Moving to a new place can be especially stressful for children. Younger children often become confused when their daily routine is disrupted and they don’t understand what is happening. Older kids and adolescents fear the loss of old friends and dread the prospect of having to make new ones in a strange school or neighborhood. The following steps will help you get them involved in the move and alleviate their fears or concerns.

First and foremost, it's important for parents to open the lines of communication by providing kids with as much information as possible and to allowing them to participate in decision-making discussions. This will give them a sense of control and help relieve anxiety. Always focus on the positive aspects of their new home, school and neighborhood. Try to communicate the idea that the new home, if given a fair chance, can be even better than the old one.

The following are some questions to consider and activities to do with your kids:
  • Make a list of questions with your child. How are you feeling? Excited, curious, sad at leaving good friends? What do you want to know about the new place where you'll live?

  • Who are you best pals—the ones you want to stay friends with after you move? How do you want to say good-bye to your best friends? With a party? With gifts you make, or things of yours that you give to special pals as keepsakes? Do you want to say good-bye to anyone else before you leave? Your babysitter? Your dentist? Your favorite neighbor down the road?

  • Ask your child to think of their favorite places (like the park, a friend’s house, or ice cream store) that they want to visit one more time before you move.

  • Ask your child to draw a plan for their bedroom in your new home. Talk about the colors they want and where to put their bed.

Prepare & Rehearse
If at all possible, time the move to coincide with the start of a new school year or term. Contact coaches and club advisors at the new school and ask them to assist your child with the transition.

Take children with you to look at the new neighborhood, schools, and home or apartment before the move. Although it may not be convenient, it’s worth the effort because it will ease the transition and help children begin to make the adjustment. If this is not possible, take a camera or video recorder with you when you go. Your children will appreciate the photos and/or video that you bring back, and it will help them begin the transition. You can also use a map to help them understand the new area and the route you will take to get there.

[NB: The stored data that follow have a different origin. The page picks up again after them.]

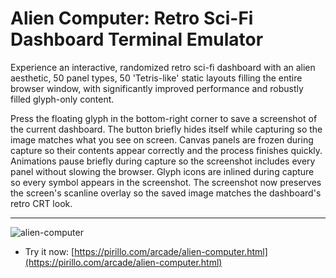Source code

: 
# Alien Computer: Retro Sci-Fi Dashboard Terminal Emulator

Experience an interactive, randomized retro sci-fi dashboard with an alien aesthetic, 50 panel types, 50 'Tetris-like' static layouts filling the entire browser window, with significantly improved performance and robustly filled glyph-only content.

Press the floating glyph in the bottom-right corner to save a screenshot of the current dashboard. The button briefly hides itself while capturing so the image matches what you see on screen.
Canvas panels are frozen during capture so their contents appear correctly and the process finishes quickly.
Animations pause briefly during capture so the screenshot includes every panel without slowing the browser.
Glyph icons are inlined during capture so every symbol appears in the screenshot.
The screenshot now preserves the screen's scanline overlay so the saved image
matches the dashboard's retro CRT look.

---

![alien-computer](https://github.com/user-attachments/assets/3209580b-7124-4fdc-a56c-477475ddb743)

* Try it now: [https://pirillo.com/arcade/alien-computer.html](https://pirillo.com/arcade/alien-computer.html)
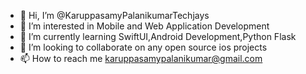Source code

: - 👋 Hi, I’m @KaruppasamyPalanikumarTechjays
- 👀 I’m interested in Mobile and Web Application Development
- 🌱 I’m currently learning SwiftUI,Android Development,Python Flask
- 💞️ I’m looking to collaborate on any open source ios projects
- 📫 How to reach me karuppasamypalanikumar@gmail.com

<!---
KaruppasamyPalanikumarTechjays/KaruppasamyPalanikumarTechjays is a ✨ special ✨ repository because its `README.md` (this file) appears on your GitHub profile.
You can click the Preview link to take a look at your changes.
--->
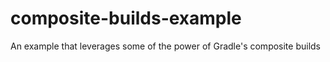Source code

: # composite-builds-example
An example that leverages some of the power of Gradle's composite builds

For younger children, you could make the move more fun by turning it into an exciting adventure. Try acting out moving day ahead of time and make it like a game. A conversation could go something like this: "On Friday when you wake up, there will be a big truck in the driveway. We will have breakfast, then go into your room and show the movers which things to put on the truck. Then, after the truck is filled we will get in our car and go to our new home. Then we will tell the movers exactly where to put your things in your new room...."

For older children, a move that involves leaving friends, sports teams and favorite hangouts behind can be extremely difficult. Help them say good-bye to friends by hosting a good-bye party. Give older children a disposable camera and ask them to document your move. Once you arrive and are settled in, make time together to create the "moving" chapter of your family photo album.

During the Move
A few things to keep in mind on moving day:
  • If you have infants, make sure that you have a sitter or a friend watch your kids during the moving process.

  • Plan some activity to keep your kids busy. Children in their excitement may disturb the moving process by running and doing things that may distract the moving company's professionals doing their job.

  • Let kids color or put stickers on their own boxes, so they will be immediately recognizable coming off the moving truck when you arrive at your new home.

  • Be sure to pack your kids’ favorite items, such as their toys or games, in a separate bag you plan to carry with you. This way, they will have something to do immediately when you arrive at your destination and will have activities to keep them occupied during the unloading.

Getting things back to normal
When you are settled in your new home, resume familiar routines as soon as possible. If at all possible, time the move to coincide with the start of a new school year or term. Plan to resume family activities you did together in your old home. For example, if every Friday is pizza night, or if you go to church every Sunday morning, you should continue the practice as soon as possible in your new home. Don't take it personally if your children blame you for the difficulty of a move. No matter how well you've prepared them, expect them to be a little upset and allow them some time to grieve. They will almost certainly grow to love their new home just as much as the old one.